Infrastructure layer: Hetzner Cloud on Talos Linux

Talos Linux was the right choice for this environment for a specific reason: it removes SSH entirely. Talos is purpose-built for running Kubernetes, with a minimal read-only filesystem and a machine configuration API (via talosctl) as the only management interface. There is no shell to log into, no package manager to use, no way to make ad-hoc changes to a node that are not captured in the machine configuration spec.

All node configuration — Kubernetes API server parameters, kubelet settings, etcd configuration, CNI setup — is expressed in Talos machine config files, stored in the infrastructure repository. Applying a change to a node means updating the config file and applying it through talosctl. If a node is destroyed and rebuilt, it comes back configured exactly as the spec describes.

Hetzner Cloud provides the underlying compute. Node lifecycle — provisioning, rebooting, replacing — is handled via the Hetzner API, driven from the infrastructure repository rather than from the Hetzner console.

Application delivery: ArgoCD

ArgoCD runs inside the cluster and watches a set of git repositories. Every application deployed to the cluster has an ArgoCD Application resource that declares: where the source manifests live, what target namespace and cluster to deploy to, and what sync policy to apply.

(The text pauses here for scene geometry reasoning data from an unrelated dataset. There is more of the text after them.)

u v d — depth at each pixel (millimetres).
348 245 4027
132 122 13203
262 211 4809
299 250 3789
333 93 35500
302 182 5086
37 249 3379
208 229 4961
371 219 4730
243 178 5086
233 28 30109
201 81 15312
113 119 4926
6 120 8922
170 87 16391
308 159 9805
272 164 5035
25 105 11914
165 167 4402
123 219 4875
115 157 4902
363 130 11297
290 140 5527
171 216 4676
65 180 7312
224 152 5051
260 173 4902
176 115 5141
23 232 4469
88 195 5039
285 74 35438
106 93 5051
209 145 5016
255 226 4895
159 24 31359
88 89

The sync policy in this setup is configured for automated sync with self-healing: if someone manually modifies a resource in the cluster — whether by accident or by kubectl apply from a terminal — ArgoCD detects the drift and corrects it back to the state in git. The git repository is the authoritative source of truth, not the live cluster state.

The ArgoCD Application resources themselves are managed by an App-of-Apps pattern: a root application points to a directory containing all other application definitions. Adding a new application to the cluster is a pull request that adds a manifest file; removing one is a pull request that removes it.

Registry: repo.toyintest.org

A self-hosted container registry at repo.toyintest.org stores all container images. Images built in CI are pushed here, and deployment manifests reference images by digest (not just by tag) to ensure that the “image” in git is unambiguous — the same digest in staging and in production.

How Changes Reach Production

The operational model for changes is entirely pull-request-driven:

1. A change to infrastructure configuration (node specs, network policies, cluster-level resources) is a PR against the infrastructure repository. It is reviewed and merged. Talos machine config changes are rolled out with talosctl apply-config; cluster-level Kubernetes resources are reconciled by ArgoCD once the App-of-Apps Application points at the updated manifests — never an ad-hoc kubectl apply.

2. A change to an application is a PR against the application’s source repository. CI builds and pushes a new image, then opens an automatic PR against the deployment repository updating the image digest. A reviewer merges that PR, and ArgoCD syncs the cluster within seconds.

Nothing changes in the cluster without a corresponding git commit. The audit trail is the git log.

Outcome

The practical result of this setup is that the cluster is fully legible. Any engineer with access to the repository can understand exactly what is deployed, at what version, with what configuration. Rebuilding from scratch is a defined process, not an archaeological exercise.

Zero-touch deploys is an accurate description: from a merged application PR to a running updated deployment, no human runs a command against the cluster. ArgoCD handles the sync; Talos handles the node-level consistency. The operational surface that requires active attention is limited to reviewing pull requests and responding to ArgoCD sync failures when they occur.

The audit trail is a side effect of the workflow rather than a separate system to maintain. Questions like “what changed before this started failing?” and “who approved this configuration?” are answered by git, not by memory or informal documentation.

This setup prioritises correctness and auditability over operational flexibility. That is the right trade-off for a system where reliability matters more than the ability to make fast ad-hoc changes.